License recommendations
Handling version control
Making portable with env/reqs specification
Handling software and data deps (internal/external …)
Data dependencies:
- Go to the source - pull in from somewhere else (with initial build script, or within notebook)
- Git-LFS
- Institutional/external server (with some guarantee that it will remain accessible in the same format…)
- Cloud bucket and using Intake
Automated testing

Repository badges#

“Badges” provide at-a-glance info and dynamic links for metadata, tools to interact with the code, information from services monitoring code health etc. For example, NBViewer renders notebooks better than GitHub.

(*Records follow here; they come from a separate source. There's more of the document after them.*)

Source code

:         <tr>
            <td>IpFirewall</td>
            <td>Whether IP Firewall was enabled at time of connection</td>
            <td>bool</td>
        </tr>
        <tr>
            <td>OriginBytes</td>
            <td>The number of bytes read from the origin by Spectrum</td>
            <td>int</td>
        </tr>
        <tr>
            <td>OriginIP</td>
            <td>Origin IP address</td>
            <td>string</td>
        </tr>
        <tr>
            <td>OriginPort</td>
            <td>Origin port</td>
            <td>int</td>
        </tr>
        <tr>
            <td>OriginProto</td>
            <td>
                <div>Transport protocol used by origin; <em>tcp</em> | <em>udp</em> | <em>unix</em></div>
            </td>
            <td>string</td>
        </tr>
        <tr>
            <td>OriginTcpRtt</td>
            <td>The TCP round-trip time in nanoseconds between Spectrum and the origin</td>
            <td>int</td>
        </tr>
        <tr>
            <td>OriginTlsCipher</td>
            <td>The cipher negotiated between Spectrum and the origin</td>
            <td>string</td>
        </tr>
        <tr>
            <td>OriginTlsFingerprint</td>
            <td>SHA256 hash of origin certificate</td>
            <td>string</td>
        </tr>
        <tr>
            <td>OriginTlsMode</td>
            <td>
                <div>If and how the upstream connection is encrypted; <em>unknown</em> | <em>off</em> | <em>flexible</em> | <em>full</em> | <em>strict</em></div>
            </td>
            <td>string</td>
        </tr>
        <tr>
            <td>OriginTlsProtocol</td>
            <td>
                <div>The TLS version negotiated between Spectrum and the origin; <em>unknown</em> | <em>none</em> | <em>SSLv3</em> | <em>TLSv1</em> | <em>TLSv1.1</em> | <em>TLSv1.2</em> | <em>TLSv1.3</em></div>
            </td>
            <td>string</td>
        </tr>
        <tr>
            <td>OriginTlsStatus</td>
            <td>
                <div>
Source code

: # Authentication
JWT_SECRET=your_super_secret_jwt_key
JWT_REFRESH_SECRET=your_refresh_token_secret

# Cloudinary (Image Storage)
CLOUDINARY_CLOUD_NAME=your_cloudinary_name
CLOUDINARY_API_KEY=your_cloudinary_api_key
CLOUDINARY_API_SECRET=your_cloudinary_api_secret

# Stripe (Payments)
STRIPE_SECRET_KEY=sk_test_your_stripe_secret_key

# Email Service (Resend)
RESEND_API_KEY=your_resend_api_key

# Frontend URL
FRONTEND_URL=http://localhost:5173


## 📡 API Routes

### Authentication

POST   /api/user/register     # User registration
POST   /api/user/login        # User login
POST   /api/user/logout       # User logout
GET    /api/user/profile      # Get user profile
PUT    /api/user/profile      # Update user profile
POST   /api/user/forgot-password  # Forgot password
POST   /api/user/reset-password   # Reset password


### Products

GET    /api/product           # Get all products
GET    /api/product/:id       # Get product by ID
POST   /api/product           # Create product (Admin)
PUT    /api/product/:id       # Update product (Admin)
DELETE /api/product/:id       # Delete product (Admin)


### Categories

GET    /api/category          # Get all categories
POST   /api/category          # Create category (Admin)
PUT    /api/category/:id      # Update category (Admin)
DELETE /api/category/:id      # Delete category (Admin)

These badges can be added to the project README. You can create a badge using code like below:

Markdown:

[![nbviewer](https://img.shields.io/badge/render-nbviewer-orange.svg)](https://nbviewer.jupyter.org/github/smithara/IAGA_SummerSchool2019/tree/master/notebooks/)

reStructuredText:

.. image:: https://img.shields.io/badge/render-nbviewer-orange.svg
   :target: https://nbviewer.jupyter.org/github/smithara/IAGA_SummerSchool2019/tree/master/notebooks/

nbgitpuller#

nbgitpuller is a tool which enables the creation of magic links that tell Jupyter to automatically pull in an external git repository. The extension is installed on the VRE so that you can use the nbgitpuller link generator to provide an easy way for others to access your notebooks (beware that there is automatic merging behaviour that you may not want).